** Input records follows **
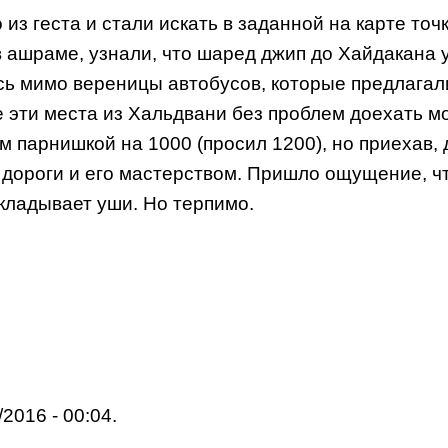
 из геста и стали искать в заданной на карте то
 ашраме, узнали, что шаред джип до Хайдакана у
ь мимо вереницы автобусов, которые предлагали
се эти места из Хальдвани без проблем доехать 
м парнишкой на 1000 (просил 1200), но приехав,
 дороги и его мастерством. Пришло ощущение, ч
акладывает уши. Но терпимо.
2016 - 00:04.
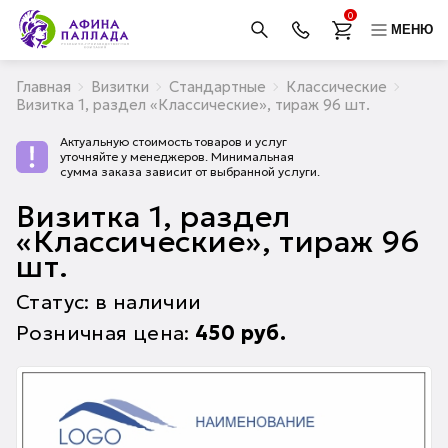
0
МЕНЮ
Главная
Визитки
Стандартные
Классические
Визитка 1, раздел «Классические», тираж 96 шт.
Актуальную стоимость товаров и услуг
уточняйте у менеджеров. Минимальная
сумма заказа зависит от выбранной услуги.
Визитка 1, раздел
«Классические», тираж 96
шт.
Статус: в наличии
Розничная цена:
450
руб.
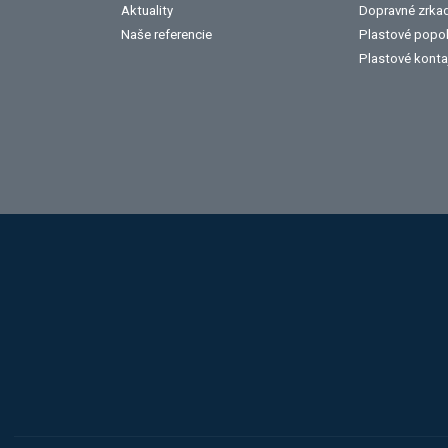
Aktuality
Dopravné zrka
Naše referencie
Plastové popo
Plastové konta
Hobis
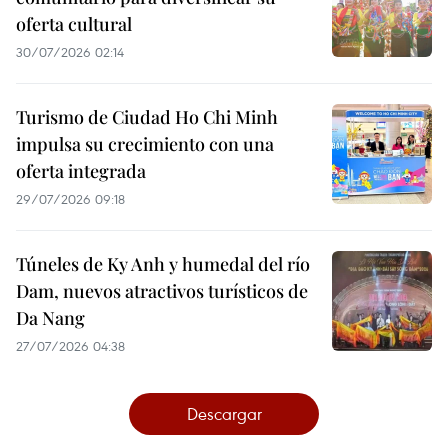
oferta cultural
30/07/2026 02:14
Turismo de Ciudad Ho Chi Minh
impulsa su crecimiento con una
oferta integrada
29/07/2026 09:18
Túneles de Ky Anh y humedal del río
Dam, nuevos atractivos turísticos de
Da Nang
27/07/2026 04:38
Descargar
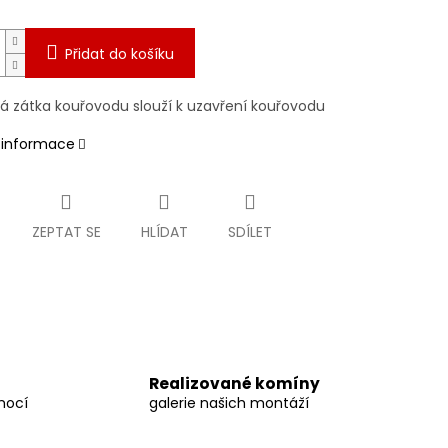
Přidat do košíku
á zátka kouřovodu slouží k uzavření kouřovodu
í informace
ZEPTAT SE
HLÍDAT
SDÍLET
Realizované komíny
mocí
galerie našich montáží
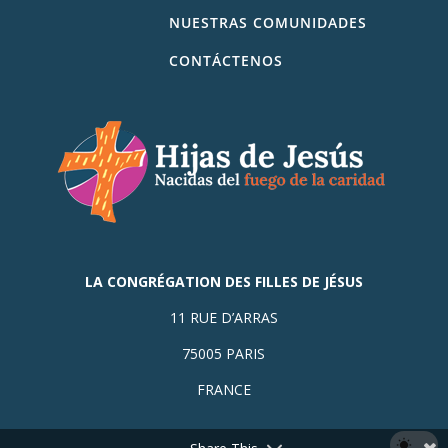
NUESTRAS COMUNIDADES
CONTÁCTENOS
LA CONGRÉGATION DES FILLES DE JÉSUS
11 RUE D’ARRAS
75005 PARIS
FRANCE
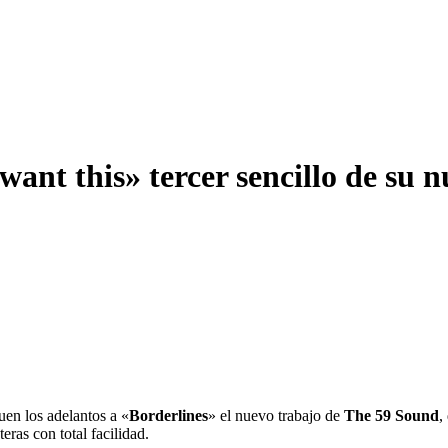
ant this» tercer sencillo de su 
uen los adelantos a «
Borderlines
» el nuevo trabajo de
The 59 Sound
,
ras con total facilidad.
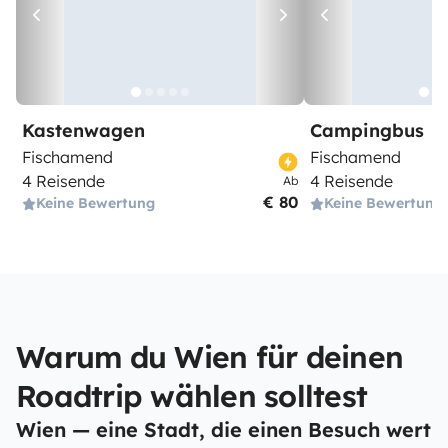
Kastenwagen
Campingbus
Fischamend
Fischamend
4 Reisende
4 Reisende
Ab
€ 80
Keine Bewertung
Keine Bewertung
Warum du Wien für deinen
Roadtrip wählen solltest
Wien — eine Stadt, die einen Besuch wert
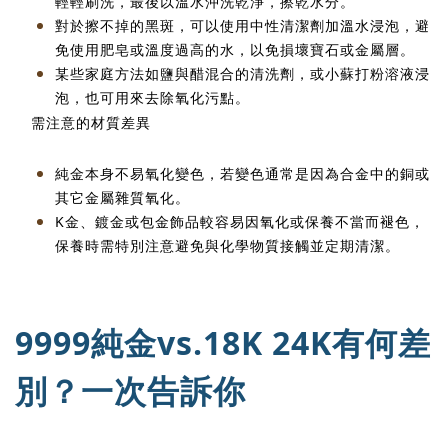
輕輕刷洗，最後以溫水沖洗乾淨，擦乾水分。
對於擦不掉的黑斑，可以使用中性清潔劑加溫水浸泡，避
免使用肥皂或溫度過高的水，以免損壞寶石或金屬層。
某些家庭方法如鹽與醋混合的清洗劑，或小蘇打粉溶液浸
泡，也可用來去除氧化污點。
需注意的材質差異
純金本身不易氧化變色，若變色通常是因為合金中的銅或
其它金屬雜質氧化。
K
金、鍍金或包金飾品較容易因氧化或保養不當而褪色，
保養時需特別注意避免與化學物質接觸並定期清潔。
9999
純金
vs.18K 24K
有何差
別？一次告訴你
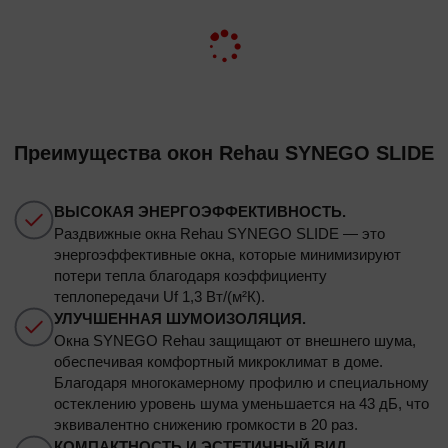
Преимущества окон Rehau SYNEGO SLIDE
ВЫСОКАЯ ЭНЕРГОЭФФЕКТИВНОСТЬ.
Раздвижные окна Rehau SYNEGO SLIDE — это
энергоэффективные окна, которые минимизируют
потери тепла благодаря коэффициенту
теплопередачи Uf 1,3 Вт/(м²К).
УЛУЧШЕННАЯ ШУМОИЗОЛЯЦИЯ.
Окна SYNEGO Rehau защищают от внешнего шума,
обеспечивая комфортный микроклимат в доме.
Благодаря многокамерному профилю и специальному
остеклению уровень шума уменьшается на 43 дБ, что
эквивалентно снижению громкости в 20 раз.
КОМПАКТНОСТЬ И ЭСТЕТИЧНЫЙ ВИД.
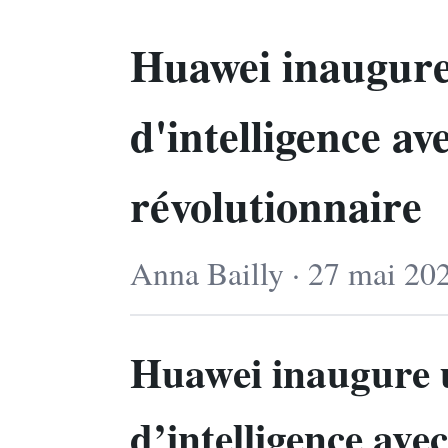
Huawei inaugure
d'intelligence av
révolutionnaire
Anna Bailly · 27 mai 202
Huawei inaugure u
d’intelligence ave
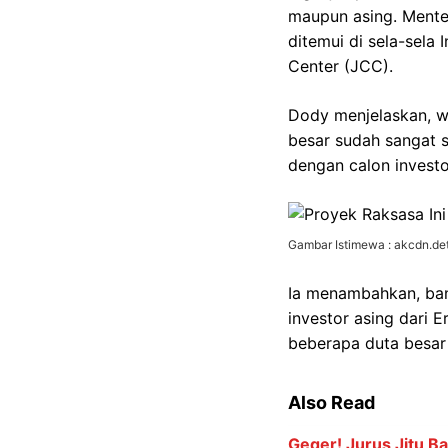
maupun asing. Mente
ditemui di sela-sela 
Center (JCC).
Dody menjelaskan, w
besar sudah sangat s
dengan calon investo
Gambar Istimewa : akcdn.det
Ia menambahkan, ban
investor asing dari 
beberapa duta besar
Also Read
Geger! Jurus Jitu B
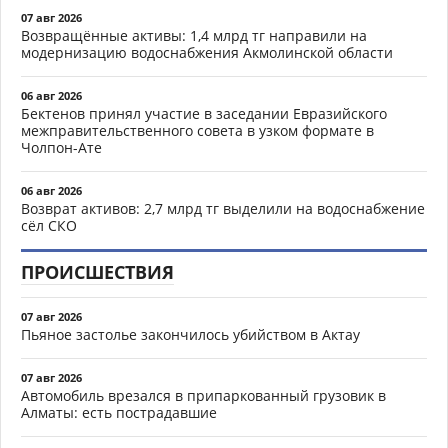
07 авг 2026
Возвращённые активы: 1,4 млрд тг направили на
модернизацию водоснабжения Акмолинской области
06 авг 2026
Бектенов принял участие в заседании Евразийского
межправительственного совета в узком формате в
Чолпон-Ате
06 авг 2026
Возврат активов: 2,7 млрд тг выделили на водоснабжение
сёл СКО
ПРОИСШЕСТВИЯ
07 авг 2026
Пьяное застолье закончилось убийством в Актау
07 авг 2026
Автомобиль врезался в припаркованный грузовик в
Алматы: есть пострадавшие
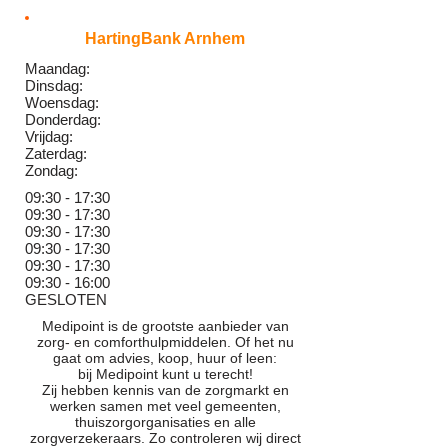
HartingBank Arnhem
Maandag:
Dinsdag:
Woensdag:
Donderdag:
Vrijdag:
Zaterdag:
Zondag:
09:30 - 17:30
09:30 - 17:30
09:30 - 17:30
09:30 - 17:30
09:30 - 17:30
09:30 - 16:00
GESLOTEN
Medipoint is de grootste aanbieder van
zorg- en comforthulpmiddelen. Of het nu
gaat om advies, koop, huur of leen:
bij Medipoint kunt u terecht!
Zij hebben kennis van de zorgmarkt en
werken samen met veel gemeenten,
thuiszorgorganisaties en alle
zorgverzekeraars. Zo controleren wij direct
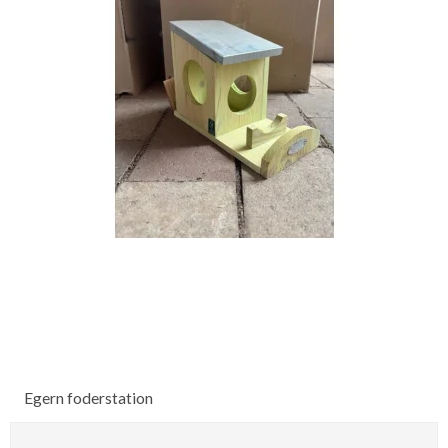
Egern foderstation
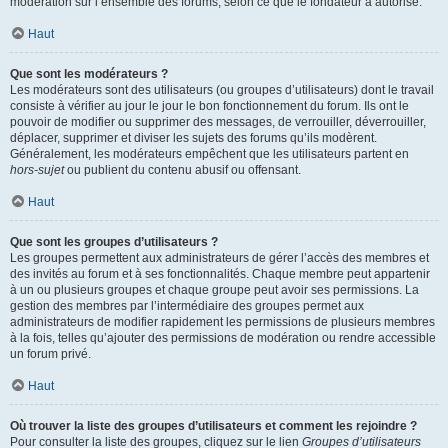
modération sur l’ensemble des forums, selon ce que le fondateur a autorisé.
Haut
Que sont les modérateurs ?
Les modérateurs sont des utilisateurs (ou groupes d’utilisateurs) dont le travail
consiste à vérifier au jour le jour le bon fonctionnement du forum. Ils ont le
pouvoir de modifier ou supprimer des messages, de verrouiller, déverrouiller,
déplacer, supprimer et diviser les sujets des forums qu’ils modèrent.
Généralement, les modérateurs empêchent que les utilisateurs partent en
hors-sujet
ou publient du contenu abusif ou offensant.
Haut
Que sont les groupes d’utilisateurs ?
Les groupes permettent aux administrateurs de gérer l’accès des membres et
des invités au forum et à ses fonctionnalités. Chaque membre peut appartenir
à un ou plusieurs groupes et chaque groupe peut avoir ses permissions. La
gestion des membres par l’intermédiaire des groupes permet aux
administrateurs de modifier rapidement les permissions de plusieurs membres
à la fois, telles qu’ajouter des permissions de modération ou rendre accessible
un forum privé.
Haut
Où trouver la liste des groupes d’utilisateurs et comment les rejoindre ?
Pour consulter la liste des groupes, cliquez sur le lien
Groupes d’utilisateurs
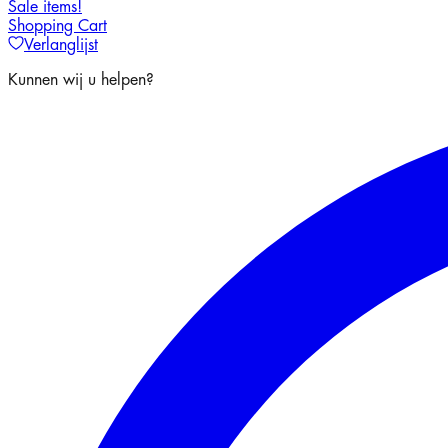
Sale items!
Shopping Cart
Verlanglijst
Kunnen wij u helpen?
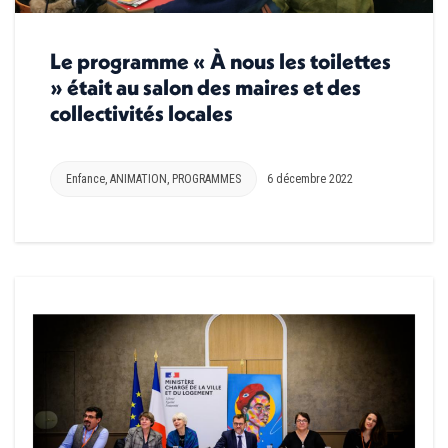
Le programme « À nous les toilettes
» était au salon des maires et des
collectivités locales
Enfance
,
ANIMATION
,
PROGRAMMES
6 décembre 2022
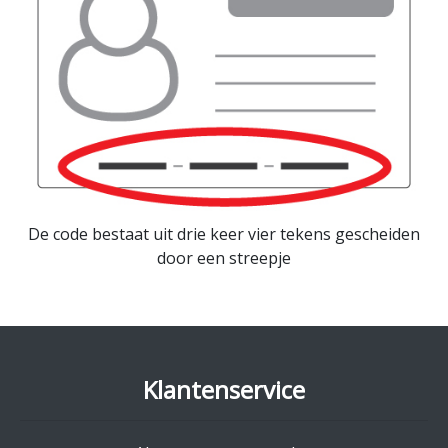
De code bestaat uit drie keer vier tekens gescheiden
door een streepje
Klantenservice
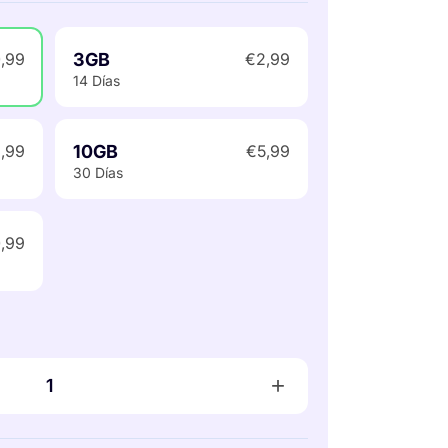
3GB
,99
€2,99
14 Días
10GB
,99
€5,99
30 Días
,99
+
1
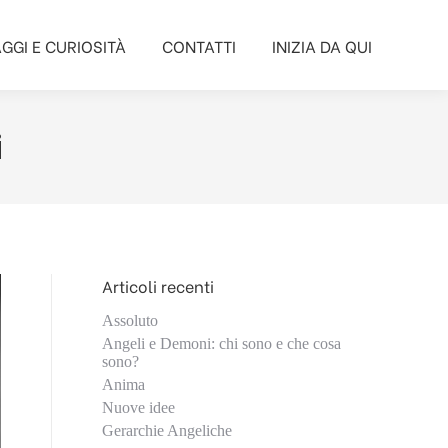
GGI E CURIOSITÀ
CONTATTI
INIZIA DA QUI
GGI E CURIOSITÀ
CONTATTI
INIZIA DA QUI
i
Articoli recenti
Assoluto
Angeli e Demoni: chi sono e che cosa
sono?
Anima
Nuove idee
Gerarchie Angeliche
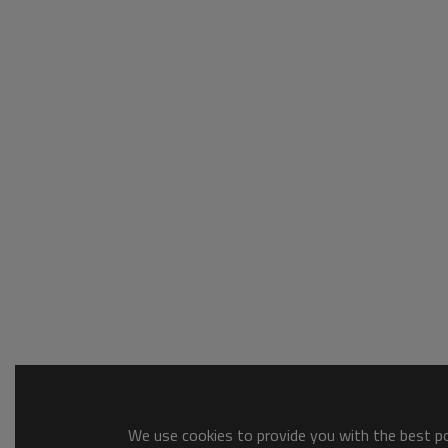
We use cookies to provide you with the best pos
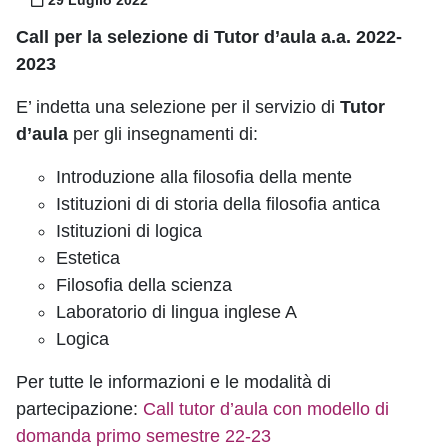
Call per la selezione di Tutor d’aula a.a. 2022-
2023
E’ indetta una selezione per il servizio di
Tutor
d’aula
per gli insegnamenti di:
Introduzione alla filosofia della mente
Istituzioni di di storia della filosofia antica
Istituzioni di logica
Estetica
Filosofia della scienza
Laboratorio di lingua inglese A
Logica
Per tutte le informazioni e le modalità di
partecipazione:
Call tutor d’aula con modello di
domanda primo semestre 22-23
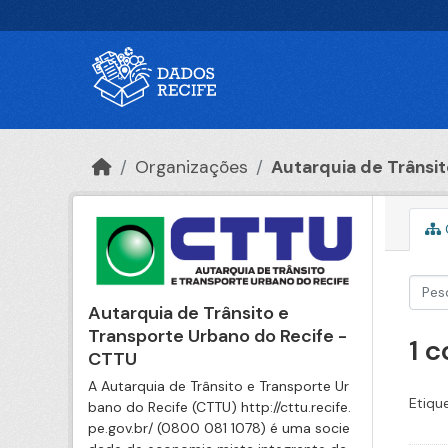
Ir para o conteúdo principal
Organizações
Autarquia de Trânsito
Autarquia de Trânsito e
Transporte Urbano do Recife -
1 
CTTU
A Autarquia de Trânsito e Transporte Ur
Etiqu
bano do Recife (CTTU) http://cttu.recife.
pe.gov.br/ (0800 081 1078) é uma socie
** End of Input records **
▶ **Exercise**
For each line in the entries that contains the string "besar", make a copy.

▶ **Your response**
besar sudah sangat s
beberapa duta besar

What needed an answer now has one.